Daniel-Mietchen commented 9 years ago

We are taking part in the Mozilla Open Science sprint (overview) and welcome contributions to any of the software projects here at WikiProject Open Access, in particular to the YouTube exporter (#82) and the Open Access signalling project.

If you are interested in getting involved, please leave a note here, and we will take things from there.

Daniel-Mietchen commented 9 years ago

Here is what I plan to do: get an overview of all the <license> statements within the Open subset of the articles on PubMed Central.

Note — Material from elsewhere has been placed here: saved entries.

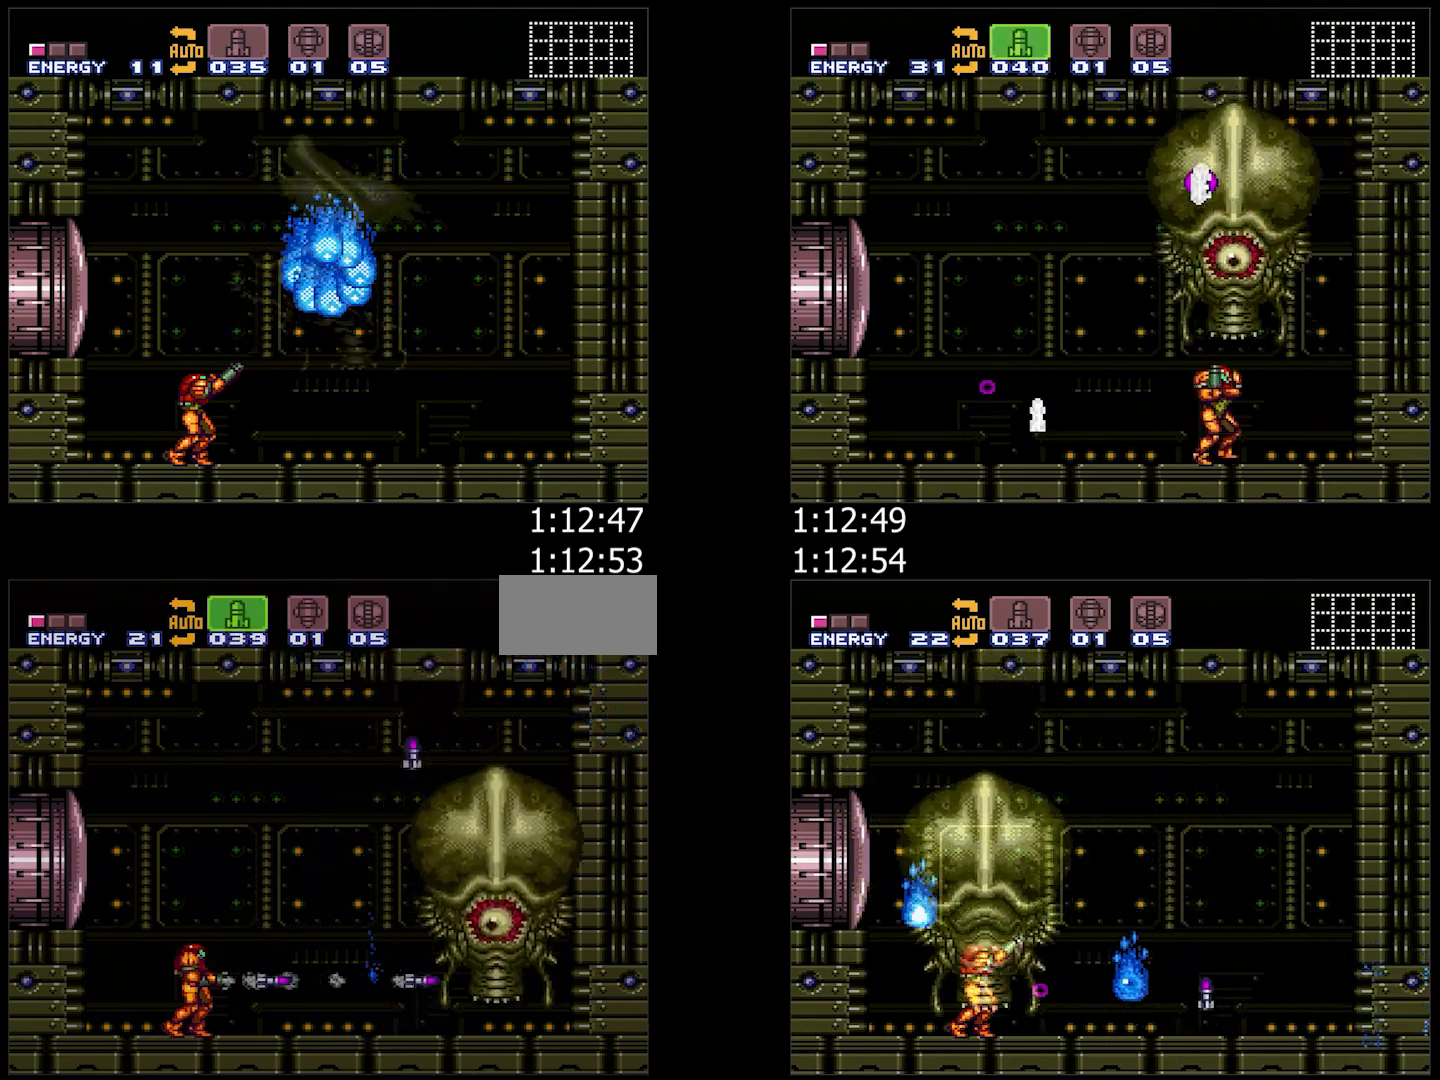
Gameplay with a controller (Nintendo layout); each line is a JSON object with the inputs held at the frame after it. "events" lists button and stick changes between this image and that frame as [ms after this image, input, new state], when the widget could be followed in between. Not read: L3 R3.
{"buttons": ["A", "DPAD_RIGHT"], "events": [[33, "DPAD_RIGHT", "down"]]}
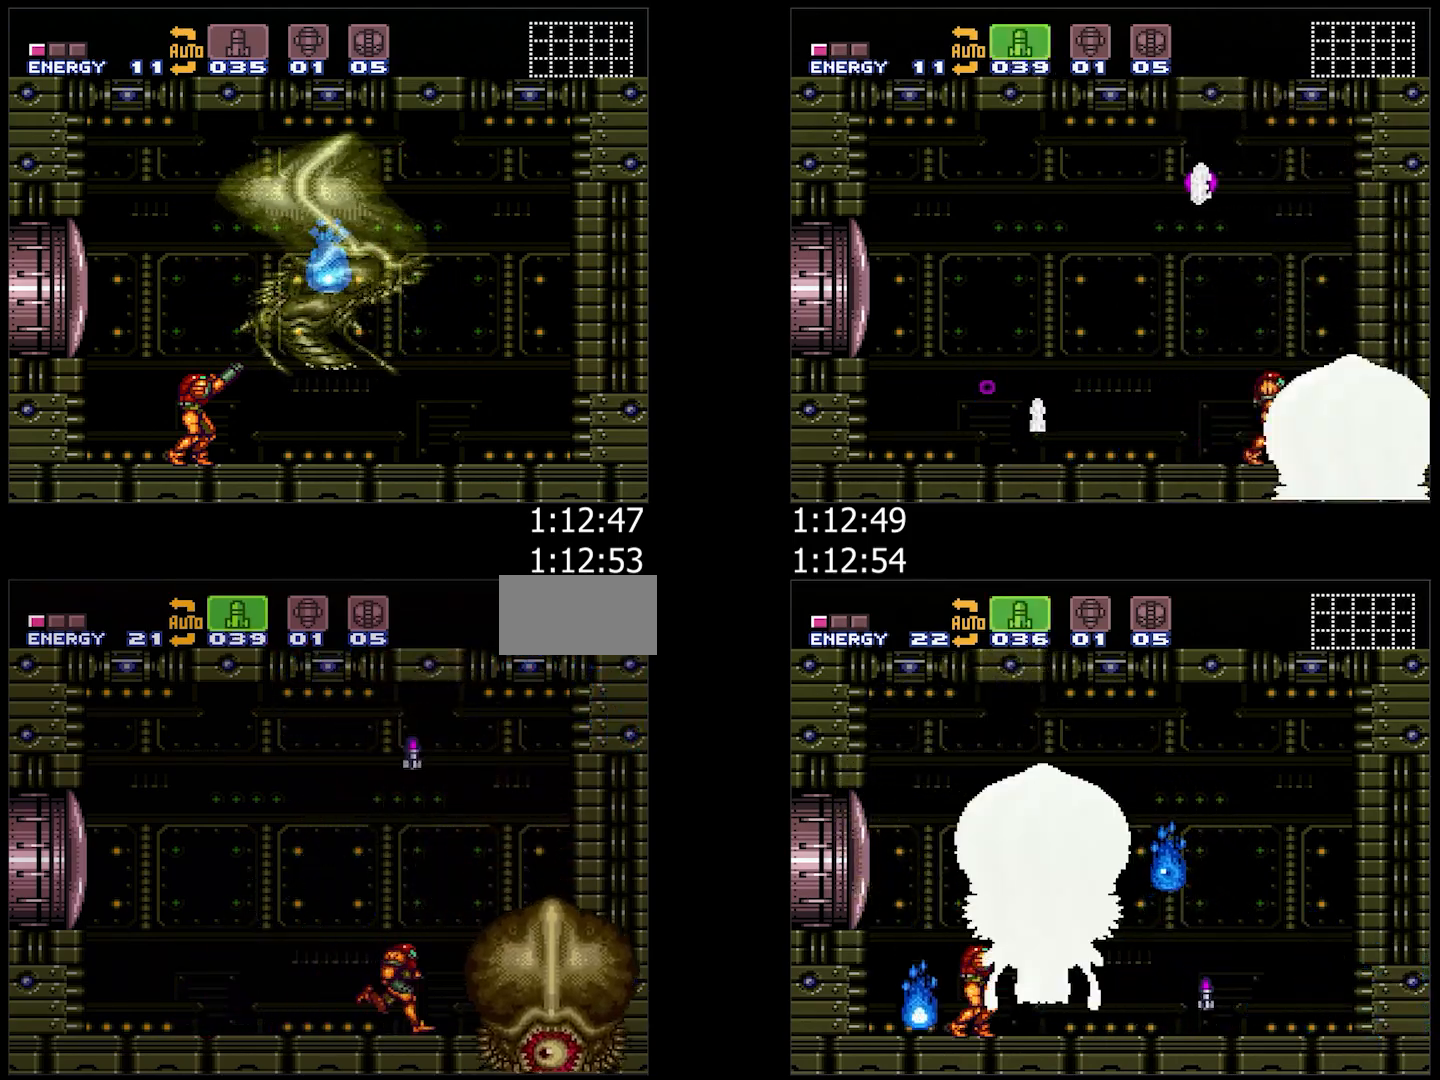
{"buttons": ["A", "DPAD_RIGHT"], "events": []}
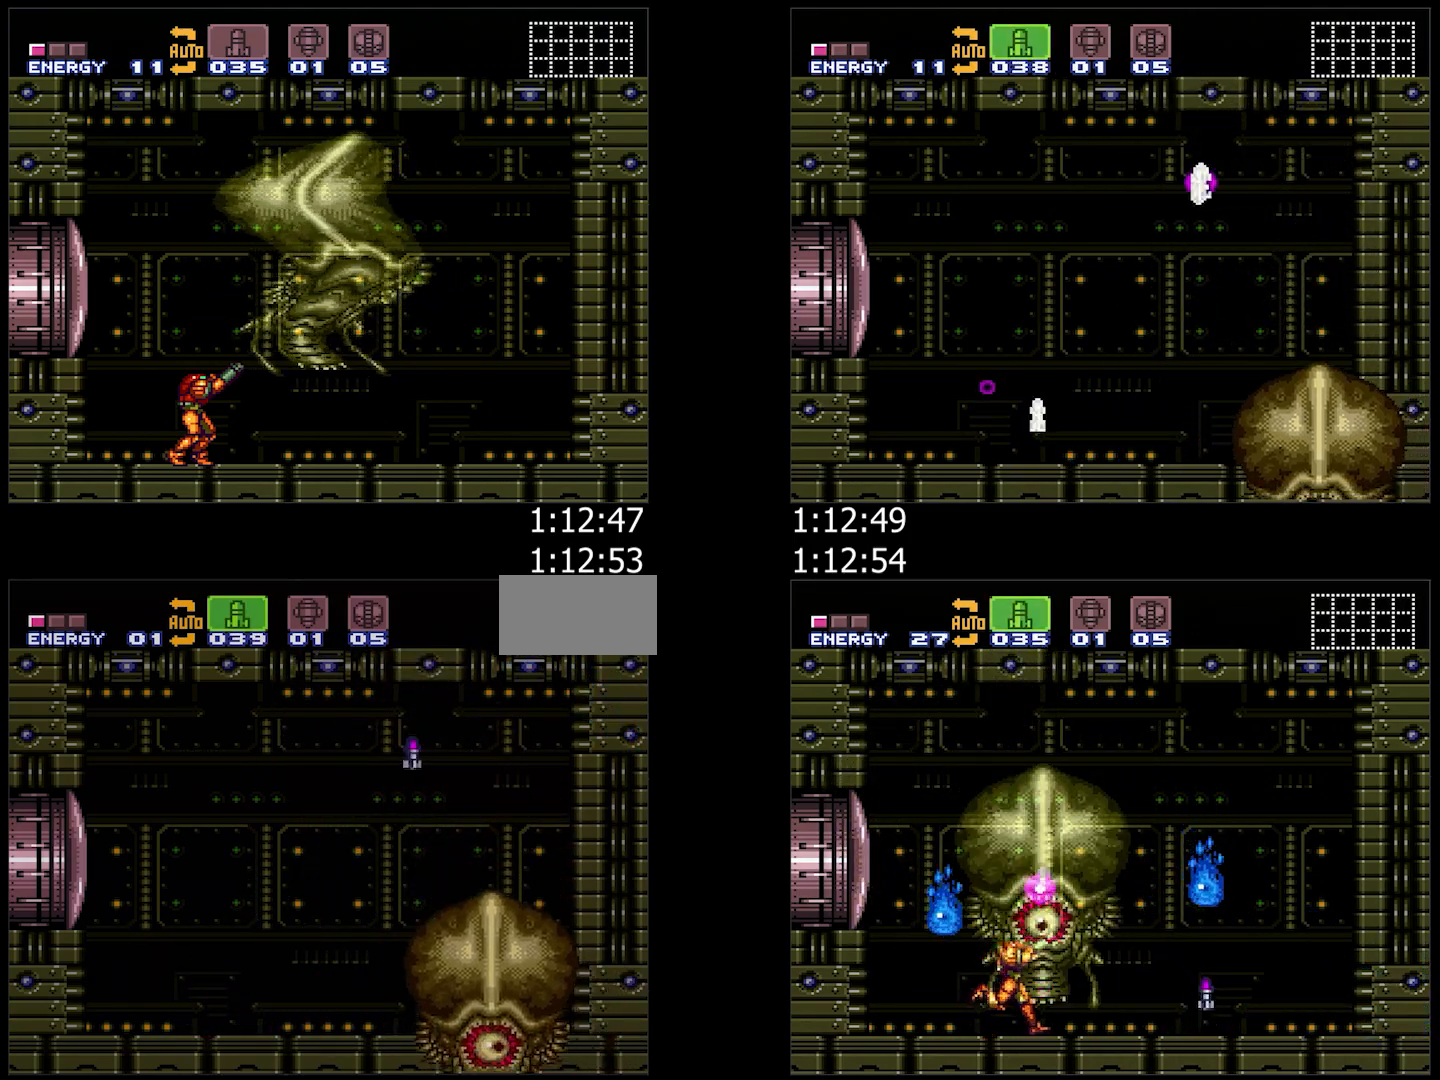
{"buttons": ["Y"], "events": [[67, "A", "up"], [83, "DPAD_RIGHT", "up"], [150, "DPAD_LEFT", "down"], [233, "DPAD_LEFT", "up"], [483, "Y", "down"]]}
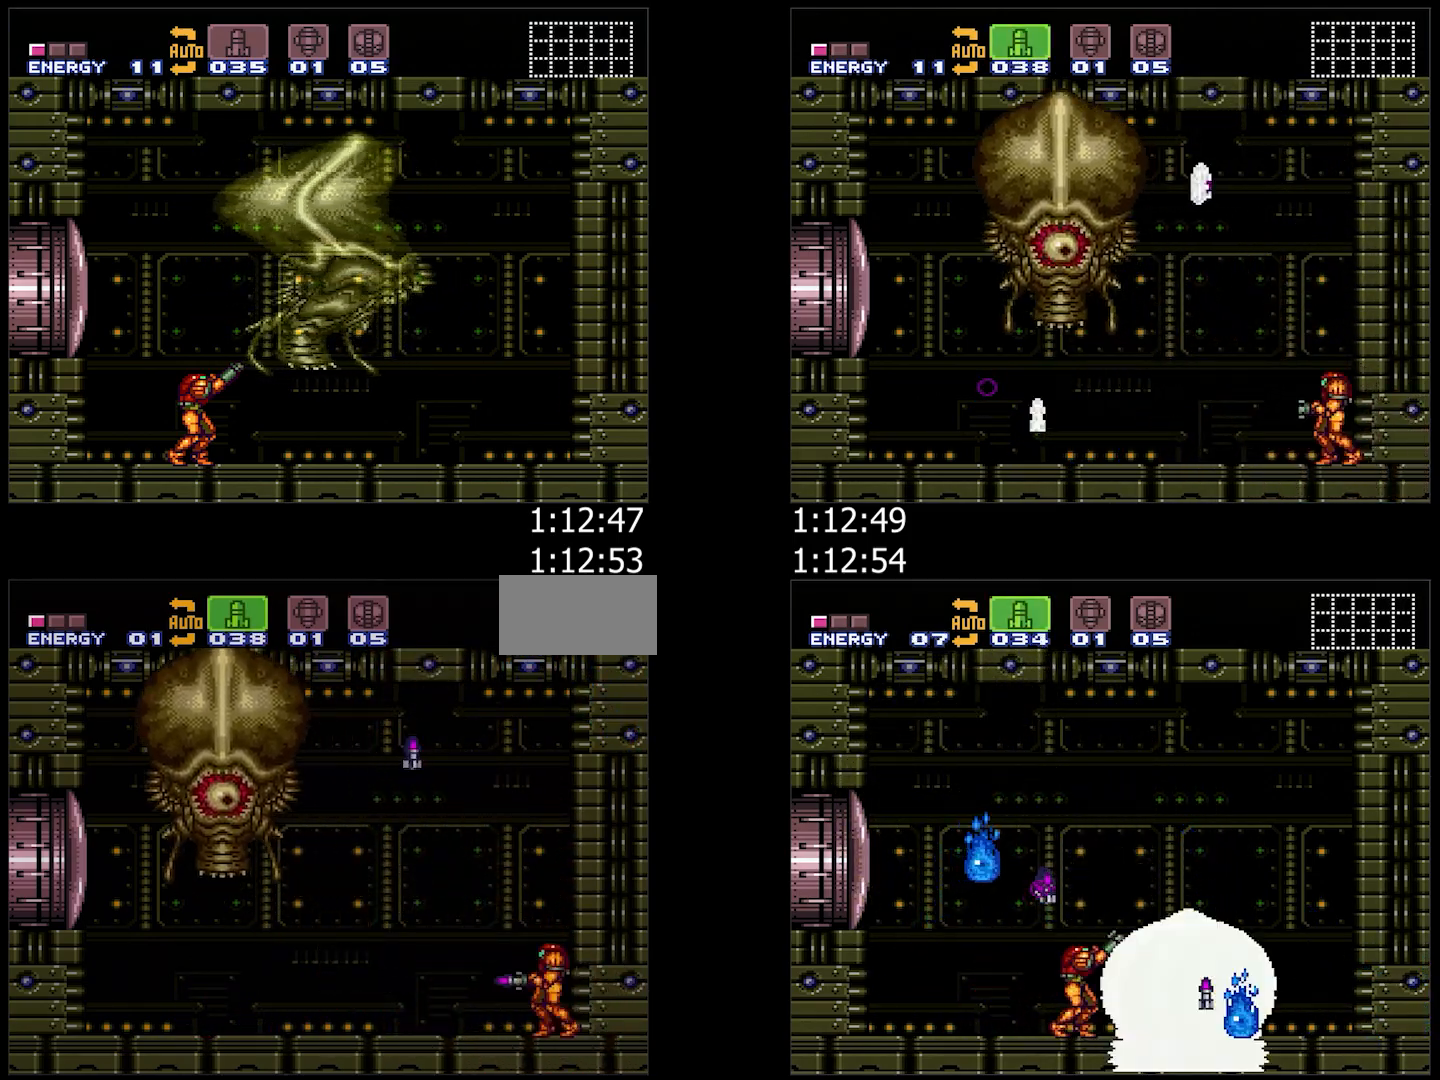
{"buttons": ["Y", "DPAD_LEFT"], "events": [[50, "DPAD_LEFT", "down"], [50, "Y", "up"], [133, "DPAD_LEFT", "up"], [133, "Y", "down"], [217, "DPAD_LEFT", "down"], [217, "Y", "up"], [283, "DPAD_LEFT", "up"], [333, "Y", "down"], [350, "DPAD_LEFT", "down"], [383, "Y", "up"], [450, "Y", "down"]]}
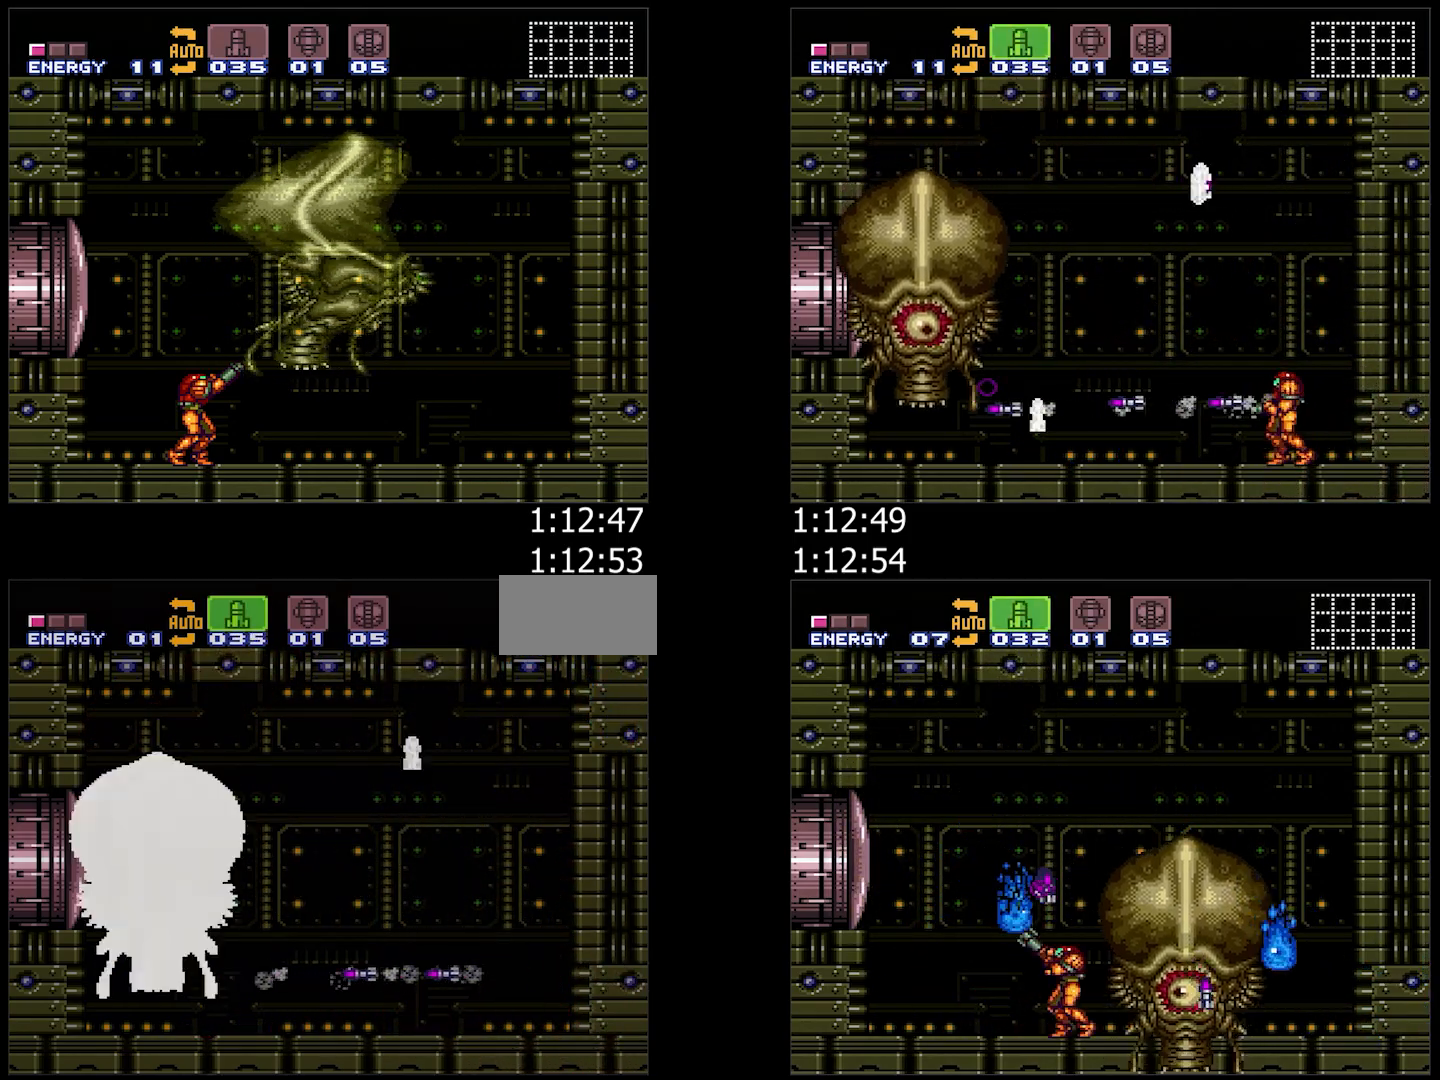
{"buttons": ["Y"], "events": [[50, "Y", "up"], [133, "Y", "down"], [200, "Y", "up"], [300, "Y", "down"], [367, "Y", "up"], [450, "Y", "down"], [483, "DPAD_LEFT", "up"]]}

I will update this comment as I move forward.

Day 1

Download the files that contain the XML
- took about half an hour
- total size: 15 GB
unpack: tar -zxvf *.tar.gz
- took over an hour
- total size: 68 GB (after deleting the original gz files)
explored the files in various ways while looking for the use of elements like <permissions>, <inline-formula>, <disp-formula>, <fig>, <ref>, <subj-group>, <kwd-group>
search for license statements:
- grep -ohPR --include="*.nxml" "<license(.*)</license>" .
- with removal of duplicates: grep -ohPR --include="*.nxml" "<license(.*)</license>" | awk '!x[$0]++' > license-statements.txt
- running grep -oHPR --include="*.nxml" "<license(.*)</license>" > license-statements.txt over night
- I am aware that xmlgrep would be more suited to this, but it's not available on that machine
- noticed a strange way to abbreviate Creative Commons licenses and notified publisher

Day 2

the grep resulted in a license-statements.txt of over 370MB, with license statements from over 700k nxml files (not sure why not from all ca. 800k files)
cut -d ":" -f 2- license-statements.txt | awk '!x[$0]++' | sort > license-statements-without-filenames.txt removes the file names and deduplicates license statements
- results in a 17MB file with 4062 license statements that differ in their XML character sequence.
- needs cleanup
running grep -oHPR --include="*.nxml" "<license(.*?)</license>" > license-statements.txt over night

Klortho commented 9 years ago

grep -ohPR --include="*.nxml" "<license(.*)</license>" .

If an article has more than one <license> element, this captures everything between the two. Use the non-greedy matcher, instead:

grep -ohPR --include="*.nxml" "<license(.*?)</license>" .

Daniel-Mietchen commented 9 years ago

Cool, thanks!